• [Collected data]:
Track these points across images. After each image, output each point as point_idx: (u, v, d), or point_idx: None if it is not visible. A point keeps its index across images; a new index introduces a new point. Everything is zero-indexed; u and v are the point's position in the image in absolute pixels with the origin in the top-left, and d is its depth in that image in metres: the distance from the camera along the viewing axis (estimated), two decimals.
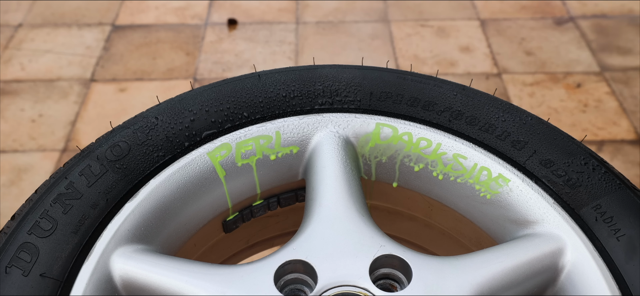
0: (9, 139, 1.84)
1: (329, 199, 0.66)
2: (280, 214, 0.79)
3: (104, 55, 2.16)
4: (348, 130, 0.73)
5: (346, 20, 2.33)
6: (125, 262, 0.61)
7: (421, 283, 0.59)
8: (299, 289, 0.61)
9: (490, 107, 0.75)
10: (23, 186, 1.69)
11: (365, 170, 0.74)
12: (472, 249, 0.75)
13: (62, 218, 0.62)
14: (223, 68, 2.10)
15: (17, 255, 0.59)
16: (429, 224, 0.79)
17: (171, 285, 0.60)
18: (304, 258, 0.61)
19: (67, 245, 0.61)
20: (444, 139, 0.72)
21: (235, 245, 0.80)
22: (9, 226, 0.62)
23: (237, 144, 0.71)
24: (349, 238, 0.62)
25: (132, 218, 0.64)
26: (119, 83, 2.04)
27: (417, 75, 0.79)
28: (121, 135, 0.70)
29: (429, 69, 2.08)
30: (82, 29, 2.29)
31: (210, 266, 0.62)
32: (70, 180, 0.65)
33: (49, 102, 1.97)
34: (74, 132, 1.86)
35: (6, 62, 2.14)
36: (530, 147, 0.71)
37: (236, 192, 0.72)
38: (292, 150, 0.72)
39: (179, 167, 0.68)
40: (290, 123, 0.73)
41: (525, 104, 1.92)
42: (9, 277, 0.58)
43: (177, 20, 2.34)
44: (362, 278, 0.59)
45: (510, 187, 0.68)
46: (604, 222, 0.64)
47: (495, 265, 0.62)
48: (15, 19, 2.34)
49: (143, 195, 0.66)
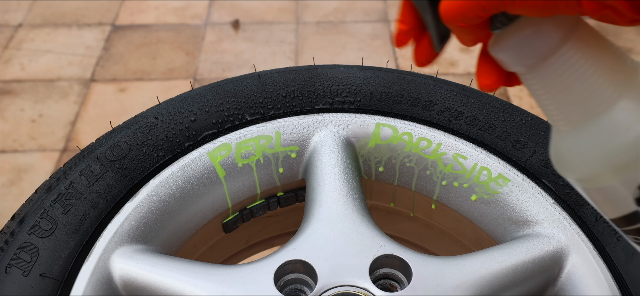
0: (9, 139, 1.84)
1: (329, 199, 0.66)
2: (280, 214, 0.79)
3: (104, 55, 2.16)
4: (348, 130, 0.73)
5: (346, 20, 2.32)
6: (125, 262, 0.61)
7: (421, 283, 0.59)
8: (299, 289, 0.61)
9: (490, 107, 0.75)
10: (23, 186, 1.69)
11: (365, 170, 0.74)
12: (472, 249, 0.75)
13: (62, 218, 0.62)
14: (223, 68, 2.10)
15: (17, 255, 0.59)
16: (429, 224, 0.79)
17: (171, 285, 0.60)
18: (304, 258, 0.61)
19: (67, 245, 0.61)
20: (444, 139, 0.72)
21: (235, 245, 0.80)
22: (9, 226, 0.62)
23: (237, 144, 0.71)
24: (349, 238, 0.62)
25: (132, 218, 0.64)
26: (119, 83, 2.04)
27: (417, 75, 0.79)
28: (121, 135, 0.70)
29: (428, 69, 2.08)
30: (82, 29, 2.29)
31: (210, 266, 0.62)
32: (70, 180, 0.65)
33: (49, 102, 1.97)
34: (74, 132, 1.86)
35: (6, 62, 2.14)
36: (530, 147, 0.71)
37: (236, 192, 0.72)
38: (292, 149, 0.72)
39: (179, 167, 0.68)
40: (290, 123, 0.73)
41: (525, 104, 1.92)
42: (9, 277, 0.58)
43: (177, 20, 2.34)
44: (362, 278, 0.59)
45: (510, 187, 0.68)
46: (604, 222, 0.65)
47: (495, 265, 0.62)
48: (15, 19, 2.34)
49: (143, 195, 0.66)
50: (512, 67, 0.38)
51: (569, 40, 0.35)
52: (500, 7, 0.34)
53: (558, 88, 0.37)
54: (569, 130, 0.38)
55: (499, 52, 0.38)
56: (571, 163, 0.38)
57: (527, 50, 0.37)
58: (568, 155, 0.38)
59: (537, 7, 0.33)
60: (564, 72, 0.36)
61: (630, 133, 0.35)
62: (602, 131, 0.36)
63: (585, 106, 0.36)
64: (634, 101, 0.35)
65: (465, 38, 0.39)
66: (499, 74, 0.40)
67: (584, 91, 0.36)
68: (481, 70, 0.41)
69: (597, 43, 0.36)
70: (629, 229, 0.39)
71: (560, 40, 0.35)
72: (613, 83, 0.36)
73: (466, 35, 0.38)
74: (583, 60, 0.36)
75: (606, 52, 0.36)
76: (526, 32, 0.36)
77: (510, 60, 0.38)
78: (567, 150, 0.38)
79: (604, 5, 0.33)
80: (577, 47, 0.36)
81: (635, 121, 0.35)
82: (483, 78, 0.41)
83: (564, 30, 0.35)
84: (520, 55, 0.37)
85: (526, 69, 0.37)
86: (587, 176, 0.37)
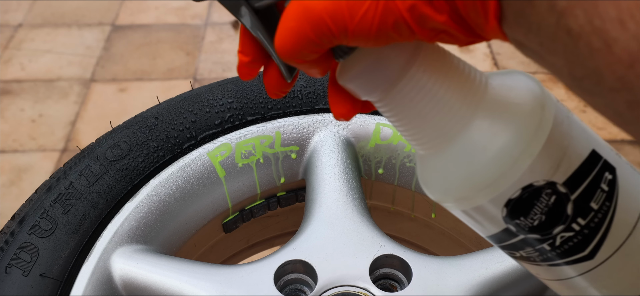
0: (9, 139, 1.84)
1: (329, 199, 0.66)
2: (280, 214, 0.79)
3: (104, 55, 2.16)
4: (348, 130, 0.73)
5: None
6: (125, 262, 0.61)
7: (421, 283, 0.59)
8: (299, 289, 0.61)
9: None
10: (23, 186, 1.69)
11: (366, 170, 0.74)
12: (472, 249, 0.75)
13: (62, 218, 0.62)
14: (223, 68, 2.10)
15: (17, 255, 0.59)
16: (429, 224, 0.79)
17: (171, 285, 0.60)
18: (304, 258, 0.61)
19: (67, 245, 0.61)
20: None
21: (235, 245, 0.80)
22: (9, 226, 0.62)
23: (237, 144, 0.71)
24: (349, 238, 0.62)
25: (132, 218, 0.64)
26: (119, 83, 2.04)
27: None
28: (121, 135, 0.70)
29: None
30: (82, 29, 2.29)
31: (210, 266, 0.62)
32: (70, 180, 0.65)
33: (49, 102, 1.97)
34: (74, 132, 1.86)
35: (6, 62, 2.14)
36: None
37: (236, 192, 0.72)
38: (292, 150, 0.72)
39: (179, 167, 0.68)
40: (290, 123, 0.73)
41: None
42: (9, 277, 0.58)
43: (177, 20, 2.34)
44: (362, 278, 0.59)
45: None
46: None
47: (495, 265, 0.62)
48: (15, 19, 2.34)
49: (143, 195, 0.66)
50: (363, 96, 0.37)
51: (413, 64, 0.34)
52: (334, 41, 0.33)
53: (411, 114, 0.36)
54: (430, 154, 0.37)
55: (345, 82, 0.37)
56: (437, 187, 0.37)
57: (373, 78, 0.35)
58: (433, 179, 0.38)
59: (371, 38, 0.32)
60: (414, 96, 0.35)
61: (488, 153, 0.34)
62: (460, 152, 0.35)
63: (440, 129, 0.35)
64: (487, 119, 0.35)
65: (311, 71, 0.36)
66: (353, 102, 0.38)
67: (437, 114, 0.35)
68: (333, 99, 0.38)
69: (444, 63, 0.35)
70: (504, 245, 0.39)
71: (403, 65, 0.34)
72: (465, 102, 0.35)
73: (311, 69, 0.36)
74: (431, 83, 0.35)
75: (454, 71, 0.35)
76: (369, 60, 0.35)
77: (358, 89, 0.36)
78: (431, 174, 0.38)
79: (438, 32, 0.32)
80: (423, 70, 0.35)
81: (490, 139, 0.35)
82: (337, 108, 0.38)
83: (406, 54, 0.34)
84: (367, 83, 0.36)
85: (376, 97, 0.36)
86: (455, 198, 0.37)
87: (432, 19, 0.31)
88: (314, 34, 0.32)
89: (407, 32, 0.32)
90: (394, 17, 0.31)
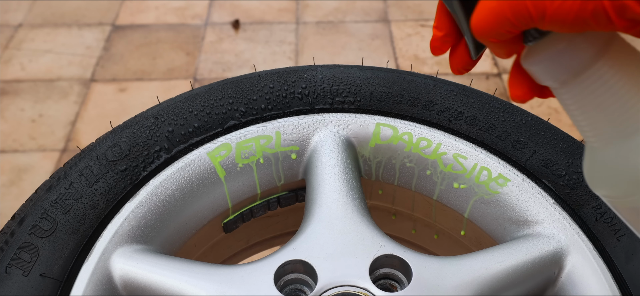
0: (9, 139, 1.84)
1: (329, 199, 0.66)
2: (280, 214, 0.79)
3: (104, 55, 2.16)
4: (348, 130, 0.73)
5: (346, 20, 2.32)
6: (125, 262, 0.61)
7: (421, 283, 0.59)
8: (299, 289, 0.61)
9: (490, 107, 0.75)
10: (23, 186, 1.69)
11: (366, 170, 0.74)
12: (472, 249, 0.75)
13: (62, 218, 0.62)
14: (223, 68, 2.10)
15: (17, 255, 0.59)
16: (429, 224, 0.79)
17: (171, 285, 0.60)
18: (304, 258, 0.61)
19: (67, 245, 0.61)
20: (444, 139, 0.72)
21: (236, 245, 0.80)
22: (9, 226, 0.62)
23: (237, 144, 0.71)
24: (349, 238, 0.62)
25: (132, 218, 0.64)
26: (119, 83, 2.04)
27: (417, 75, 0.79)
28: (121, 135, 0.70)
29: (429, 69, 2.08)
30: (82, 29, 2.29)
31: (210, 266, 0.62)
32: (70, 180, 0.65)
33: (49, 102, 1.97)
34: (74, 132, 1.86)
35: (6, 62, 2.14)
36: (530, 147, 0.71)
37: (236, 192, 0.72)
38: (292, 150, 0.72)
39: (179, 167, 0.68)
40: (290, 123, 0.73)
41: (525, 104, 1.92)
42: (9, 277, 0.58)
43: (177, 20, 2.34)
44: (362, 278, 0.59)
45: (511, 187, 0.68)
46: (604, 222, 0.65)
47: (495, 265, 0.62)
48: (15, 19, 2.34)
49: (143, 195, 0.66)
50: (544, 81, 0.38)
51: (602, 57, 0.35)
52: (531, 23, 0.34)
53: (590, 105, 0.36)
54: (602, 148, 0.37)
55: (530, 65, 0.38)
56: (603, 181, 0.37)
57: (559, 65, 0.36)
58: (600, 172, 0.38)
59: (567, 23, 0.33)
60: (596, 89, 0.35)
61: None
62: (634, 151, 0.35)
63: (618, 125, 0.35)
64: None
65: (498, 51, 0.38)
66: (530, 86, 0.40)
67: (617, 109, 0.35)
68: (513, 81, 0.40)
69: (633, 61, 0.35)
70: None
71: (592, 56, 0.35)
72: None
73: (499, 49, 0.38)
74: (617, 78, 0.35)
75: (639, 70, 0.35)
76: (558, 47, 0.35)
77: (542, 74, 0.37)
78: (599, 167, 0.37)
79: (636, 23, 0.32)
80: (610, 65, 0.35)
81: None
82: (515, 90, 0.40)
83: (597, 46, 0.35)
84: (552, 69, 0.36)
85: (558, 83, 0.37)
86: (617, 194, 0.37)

• [Exercise details]: Although the records above contain pictures, the copy must not; set down exactly the lines from the one with "79: (604, 5, 0.33)" up to and including the one with "89: (407, 32, 0.32)".

• [Written solution]:
79: (604, 5, 0.33)
80: (577, 47, 0.36)
81: (635, 121, 0.35)
82: (483, 78, 0.41)
83: (564, 30, 0.35)
84: (520, 55, 0.37)
85: (526, 69, 0.37)
86: (587, 176, 0.37)
0: (9, 139, 1.84)
1: (329, 199, 0.66)
2: (280, 214, 0.79)
3: (104, 55, 2.16)
4: (348, 130, 0.73)
5: None
6: (125, 262, 0.61)
7: (421, 283, 0.59)
8: (299, 289, 0.61)
9: None
10: (23, 186, 1.69)
11: (366, 170, 0.74)
12: (472, 249, 0.75)
13: (62, 218, 0.62)
14: (223, 68, 2.10)
15: (17, 255, 0.59)
16: (429, 224, 0.79)
17: (171, 285, 0.60)
18: (304, 258, 0.61)
19: (67, 245, 0.61)
20: None
21: (235, 245, 0.80)
22: (9, 226, 0.62)
23: (237, 144, 0.71)
24: (349, 238, 0.62)
25: (132, 218, 0.64)
26: (119, 83, 2.04)
27: None
28: (121, 135, 0.70)
29: None
30: (82, 29, 2.29)
31: (210, 266, 0.62)
32: (70, 180, 0.65)
33: (49, 102, 1.97)
34: (74, 132, 1.86)
35: (6, 62, 2.14)
36: None
37: (236, 192, 0.72)
38: (292, 150, 0.72)
39: (179, 167, 0.68)
40: (290, 123, 0.73)
41: None
42: (9, 277, 0.58)
43: (177, 20, 2.34)
44: (362, 278, 0.59)
45: None
46: None
47: (495, 265, 0.62)
48: (15, 19, 2.34)
49: (143, 195, 0.66)
50: (363, 96, 0.37)
51: (413, 64, 0.34)
52: (334, 41, 0.33)
53: (411, 114, 0.36)
54: (430, 154, 0.37)
55: (345, 82, 0.37)
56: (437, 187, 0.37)
57: (373, 78, 0.35)
58: (433, 179, 0.38)
59: (371, 38, 0.32)
60: (414, 96, 0.35)
61: (488, 153, 0.34)
62: (460, 152, 0.35)
63: (440, 129, 0.35)
64: (487, 119, 0.35)
65: (311, 71, 0.36)
66: (353, 102, 0.38)
67: (437, 114, 0.35)
68: (333, 99, 0.38)
69: (444, 63, 0.35)
70: (504, 245, 0.39)
71: (403, 65, 0.34)
72: (465, 102, 0.35)
73: (311, 69, 0.36)
74: (431, 83, 0.35)
75: (454, 71, 0.35)
76: (369, 60, 0.35)
77: (358, 89, 0.36)
78: (431, 174, 0.38)
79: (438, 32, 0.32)
80: (423, 70, 0.35)
81: (490, 139, 0.35)
82: (337, 108, 0.38)
83: (406, 54, 0.34)
84: (367, 83, 0.36)
85: (376, 97, 0.36)
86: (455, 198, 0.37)
87: (432, 19, 0.31)
88: (314, 34, 0.32)
89: (407, 32, 0.32)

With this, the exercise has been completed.